- _ABOUT THIS TASK_: Count the lines in the material below that contain the string "MongoDB", with case counting, and reply with the number only.
====
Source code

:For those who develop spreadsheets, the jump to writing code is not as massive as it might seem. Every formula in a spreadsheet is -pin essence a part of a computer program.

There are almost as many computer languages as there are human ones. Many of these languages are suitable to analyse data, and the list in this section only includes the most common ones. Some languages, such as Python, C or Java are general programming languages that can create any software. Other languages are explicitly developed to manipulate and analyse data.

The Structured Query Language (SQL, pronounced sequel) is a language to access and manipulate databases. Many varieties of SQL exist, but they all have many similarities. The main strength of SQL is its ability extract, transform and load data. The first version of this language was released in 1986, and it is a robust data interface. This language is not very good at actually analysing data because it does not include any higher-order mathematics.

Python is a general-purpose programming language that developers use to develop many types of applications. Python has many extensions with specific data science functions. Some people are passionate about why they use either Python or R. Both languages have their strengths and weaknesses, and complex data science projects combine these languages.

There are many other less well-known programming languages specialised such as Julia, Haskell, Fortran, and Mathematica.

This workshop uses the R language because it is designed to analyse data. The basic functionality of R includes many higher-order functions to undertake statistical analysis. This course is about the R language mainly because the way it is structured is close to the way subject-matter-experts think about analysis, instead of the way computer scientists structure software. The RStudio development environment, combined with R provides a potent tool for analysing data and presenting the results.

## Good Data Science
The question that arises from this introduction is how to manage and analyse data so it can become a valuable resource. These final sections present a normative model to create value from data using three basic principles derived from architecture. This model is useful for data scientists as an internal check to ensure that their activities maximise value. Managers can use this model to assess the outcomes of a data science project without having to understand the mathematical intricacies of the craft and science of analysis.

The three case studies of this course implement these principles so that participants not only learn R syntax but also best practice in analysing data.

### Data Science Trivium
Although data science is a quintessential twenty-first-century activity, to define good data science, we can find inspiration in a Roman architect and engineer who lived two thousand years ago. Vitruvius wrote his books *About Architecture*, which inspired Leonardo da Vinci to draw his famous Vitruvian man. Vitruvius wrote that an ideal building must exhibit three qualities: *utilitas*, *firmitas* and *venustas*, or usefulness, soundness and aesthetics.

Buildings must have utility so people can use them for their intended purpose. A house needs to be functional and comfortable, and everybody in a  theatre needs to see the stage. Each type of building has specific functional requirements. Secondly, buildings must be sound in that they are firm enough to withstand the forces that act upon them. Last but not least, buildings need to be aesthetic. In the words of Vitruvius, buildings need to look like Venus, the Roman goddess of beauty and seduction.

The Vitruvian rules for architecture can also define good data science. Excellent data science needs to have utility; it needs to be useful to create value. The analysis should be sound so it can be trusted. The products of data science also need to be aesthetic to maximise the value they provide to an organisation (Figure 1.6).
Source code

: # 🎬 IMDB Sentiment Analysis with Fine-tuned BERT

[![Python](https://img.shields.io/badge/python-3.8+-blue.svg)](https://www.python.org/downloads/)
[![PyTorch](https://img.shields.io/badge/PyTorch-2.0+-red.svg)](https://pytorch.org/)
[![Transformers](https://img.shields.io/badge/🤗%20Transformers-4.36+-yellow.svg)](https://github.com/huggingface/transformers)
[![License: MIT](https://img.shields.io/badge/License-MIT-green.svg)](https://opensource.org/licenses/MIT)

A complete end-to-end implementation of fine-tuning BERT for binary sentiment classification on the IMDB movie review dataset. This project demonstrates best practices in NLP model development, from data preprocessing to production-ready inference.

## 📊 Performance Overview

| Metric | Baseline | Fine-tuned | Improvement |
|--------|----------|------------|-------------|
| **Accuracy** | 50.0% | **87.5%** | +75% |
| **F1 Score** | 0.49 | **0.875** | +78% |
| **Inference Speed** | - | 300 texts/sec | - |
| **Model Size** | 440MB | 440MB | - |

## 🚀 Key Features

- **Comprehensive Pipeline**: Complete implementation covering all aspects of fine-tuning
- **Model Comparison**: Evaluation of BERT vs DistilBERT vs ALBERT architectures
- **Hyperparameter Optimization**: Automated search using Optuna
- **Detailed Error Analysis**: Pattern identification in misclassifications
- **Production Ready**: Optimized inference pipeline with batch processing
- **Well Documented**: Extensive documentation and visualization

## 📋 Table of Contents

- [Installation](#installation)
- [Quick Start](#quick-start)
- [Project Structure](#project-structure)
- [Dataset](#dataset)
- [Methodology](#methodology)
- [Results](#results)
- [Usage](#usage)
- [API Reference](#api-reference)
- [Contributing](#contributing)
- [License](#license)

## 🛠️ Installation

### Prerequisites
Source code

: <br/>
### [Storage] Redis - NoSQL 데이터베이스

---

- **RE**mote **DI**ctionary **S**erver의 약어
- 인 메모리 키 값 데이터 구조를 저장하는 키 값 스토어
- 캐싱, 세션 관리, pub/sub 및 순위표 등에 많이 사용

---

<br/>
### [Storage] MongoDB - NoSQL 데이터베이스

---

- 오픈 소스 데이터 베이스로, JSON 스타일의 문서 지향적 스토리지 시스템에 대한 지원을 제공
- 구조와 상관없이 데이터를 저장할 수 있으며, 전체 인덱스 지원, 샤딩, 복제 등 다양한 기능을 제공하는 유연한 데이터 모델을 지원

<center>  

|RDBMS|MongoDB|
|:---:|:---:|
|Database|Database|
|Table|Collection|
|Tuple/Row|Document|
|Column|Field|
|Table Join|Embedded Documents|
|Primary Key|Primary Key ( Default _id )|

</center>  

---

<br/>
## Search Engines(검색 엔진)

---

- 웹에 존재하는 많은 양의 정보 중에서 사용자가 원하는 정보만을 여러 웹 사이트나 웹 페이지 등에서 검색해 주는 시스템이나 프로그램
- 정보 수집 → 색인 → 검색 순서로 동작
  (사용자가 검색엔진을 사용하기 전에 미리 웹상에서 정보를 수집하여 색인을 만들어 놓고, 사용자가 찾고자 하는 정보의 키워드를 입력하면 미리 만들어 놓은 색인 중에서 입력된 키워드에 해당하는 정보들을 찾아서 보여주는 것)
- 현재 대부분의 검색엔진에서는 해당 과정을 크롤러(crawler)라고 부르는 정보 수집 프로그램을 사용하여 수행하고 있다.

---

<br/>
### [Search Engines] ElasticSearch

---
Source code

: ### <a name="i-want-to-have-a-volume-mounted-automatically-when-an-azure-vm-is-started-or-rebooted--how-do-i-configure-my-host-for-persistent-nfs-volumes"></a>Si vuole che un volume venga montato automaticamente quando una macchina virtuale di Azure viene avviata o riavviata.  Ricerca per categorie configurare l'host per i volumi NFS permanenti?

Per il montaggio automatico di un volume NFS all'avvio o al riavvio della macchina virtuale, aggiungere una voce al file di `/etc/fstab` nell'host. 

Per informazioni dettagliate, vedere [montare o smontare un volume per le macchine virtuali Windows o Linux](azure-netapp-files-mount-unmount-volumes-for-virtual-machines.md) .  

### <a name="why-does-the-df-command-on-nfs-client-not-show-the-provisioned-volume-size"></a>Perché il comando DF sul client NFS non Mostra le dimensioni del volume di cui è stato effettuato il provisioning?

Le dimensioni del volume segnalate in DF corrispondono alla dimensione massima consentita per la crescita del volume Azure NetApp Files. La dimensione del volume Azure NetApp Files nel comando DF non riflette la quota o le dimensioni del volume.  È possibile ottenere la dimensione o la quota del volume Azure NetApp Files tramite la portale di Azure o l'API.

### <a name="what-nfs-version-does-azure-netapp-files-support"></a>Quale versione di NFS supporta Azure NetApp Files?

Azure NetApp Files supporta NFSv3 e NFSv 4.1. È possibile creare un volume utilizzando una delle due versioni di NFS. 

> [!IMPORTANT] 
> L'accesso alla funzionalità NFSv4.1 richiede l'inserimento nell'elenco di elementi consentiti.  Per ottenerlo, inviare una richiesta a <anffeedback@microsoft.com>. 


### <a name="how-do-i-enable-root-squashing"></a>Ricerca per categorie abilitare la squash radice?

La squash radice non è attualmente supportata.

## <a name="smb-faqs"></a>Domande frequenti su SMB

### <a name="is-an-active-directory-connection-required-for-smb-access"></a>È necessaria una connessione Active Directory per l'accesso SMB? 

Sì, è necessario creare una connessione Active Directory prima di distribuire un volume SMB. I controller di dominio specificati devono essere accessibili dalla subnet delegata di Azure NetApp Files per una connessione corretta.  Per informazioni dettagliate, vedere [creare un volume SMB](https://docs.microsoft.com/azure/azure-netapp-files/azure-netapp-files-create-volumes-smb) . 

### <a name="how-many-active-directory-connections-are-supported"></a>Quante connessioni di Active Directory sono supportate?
====
- _OUTPUT FOR THIS EXERCISE_: 2